I'm currently using ts-node with express in production and it's working well so far. Is there any reason that I should compile and run .js
instead?
According to Blake Embrey, the author of ts-node, you can use it in production BUT you should use it with the --transpile-only
flag.
Example:
ts-node --transpile-only ./src/start.ts
If you are compiling with transpile only, it will have a lower memory footprint as no type information will be generated. However, it can come to problems when you are using reflect-metadata
(with experimental support for decorators).
In short: Use ts-node --transpile-only
(there is also ts-node-transpile-only
) in production when you are not using reflect-metadata
. Otherwise, use tsc
in combination with classic node
.
No you shouldn't use it in production, even though it will cache the compiled files it'll be slower to start and consume more memory because it keeps around an instance of the compiler and files in memory.

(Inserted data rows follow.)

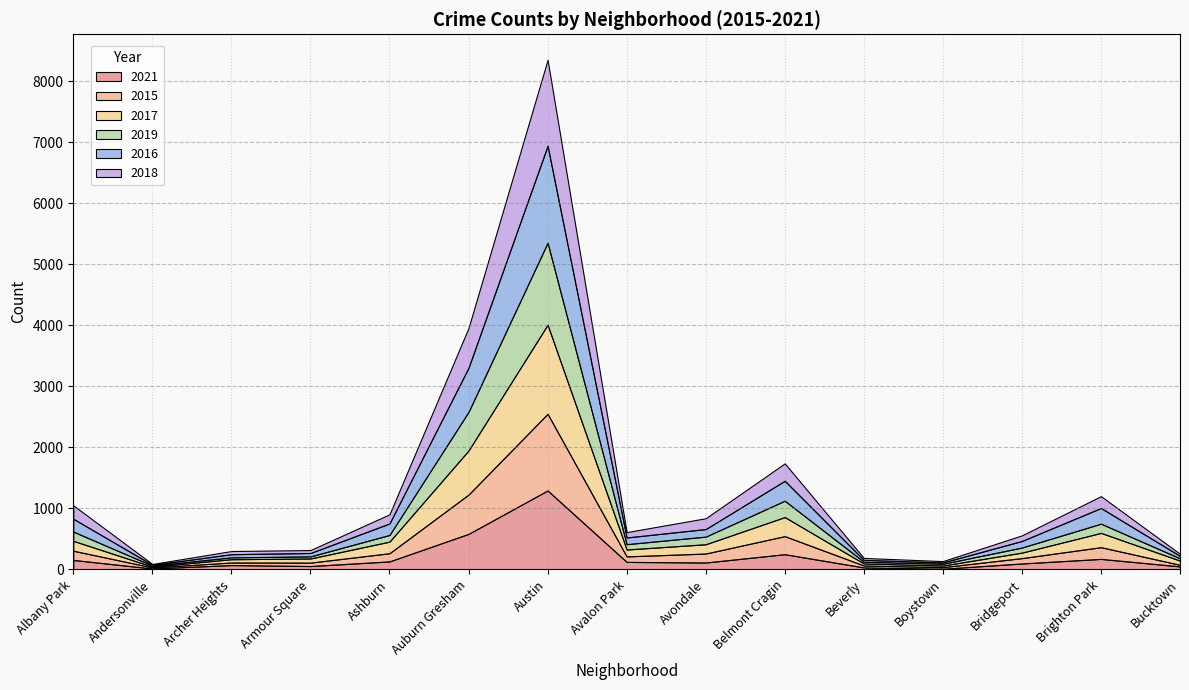

Reading left to right, list all the values displayed in this chart.

2021: Albany Park=155	Andersonville=15	Archer Heights=71	Armour Square=55	Ashburn=131	Auburn Gresham=582	Austin=1293	Avalon Park=123	Avondale=113	Belmont Cragin=249	Beverly=32	Boystown=11	Bridgeport=97	Brighton Park=172	Bucktown=49
2015: Albany Park=151	Andersonville=17	Archer Heights=42	Armour Square=56	Ashburn=134	Auburn Gresham=644	Austin=1256	Avalon Park=90	Avondale=147	Belmont Cragin=296	Beverly=32	Boystown=26	Bridgeport=88	Brighton Park=192	Bucktown=26
2017: Albany Park=162	Andersonville=13	Archer Heights=54	Armour Square=68	Ashburn=190	Auburn Gresham=722	Austin=1459	Avalon Park=113	Avondale=152	Belmont Cragin=312	Beverly=33	Boystown=26	Bridgeport=90	Brighton Park=234	Bucktown=69
2019: Albany Park=151	Andersonville=17	Archer Heights=30	Armour Square=34	Ashburn=109	Auburn Gresham=633	Austin=1343	Avalon Park=87	Avondale=125	Belmont Cragin=268	Beverly=28	Boystown=29	Bridgeport=83	Brighton Park=151	Bucktown=37
2016: Albany Park=211	Andersonville=13	Archer Heights=52	Armour Square=56	Ashburn=189	Auburn Gresham=724	Austin=1589	Avalon Park=110	Avondale=124	Belmont Cragin=327	Beverly=31	Boystown=22	Bridgeport=108	Brighton Park=257	Bucktown=40
2018: Albany Park=220	Andersonville=14	Archer Heights=52	Armour Square=48	Ashburn=150	Auburn Gresham=652	Austin=1408	Avalon Park=88	Avondale=177	Belmont Cragin=285	Beverly=32	Boystown=22	Bridgeport=92	Brighton Park=194	Bucktown=34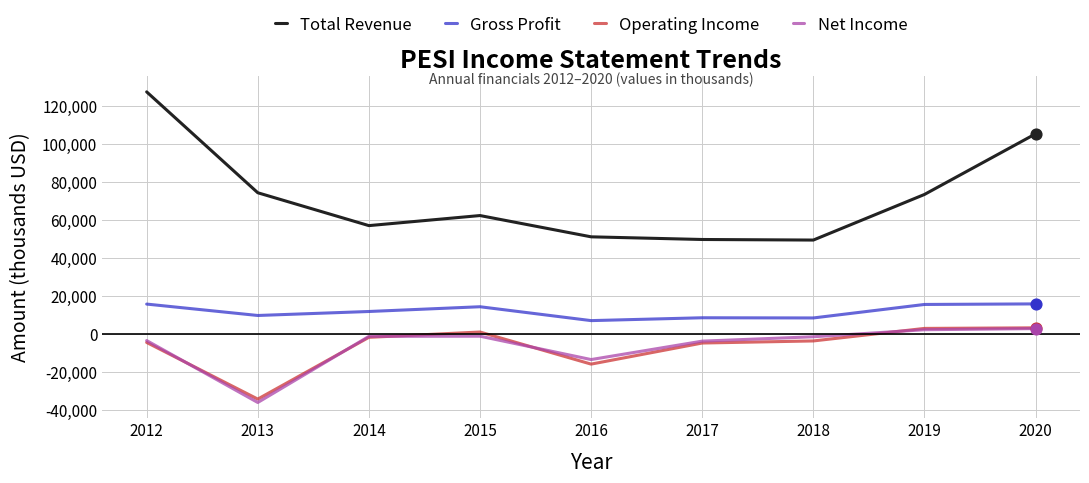

Which series changed the most between 2016 and 2019?

Total Revenue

It's better practice to compile the files beforehand with whatever build tooling you're using to make sure builds actually pass if for some reason your development environment and production might differ (this depends how your workflow looks like).
One case might be that you want to stop deployment if the app fails to actually build before deploying it and trying to run it and replace the running instance. An example might look like:
yarn
yarn build // tsc index.ts (possibly returns 1, stop build and output error)
yarn start // node index.js
You should build the server on your dockerfile and for development mix tsc + nodemon.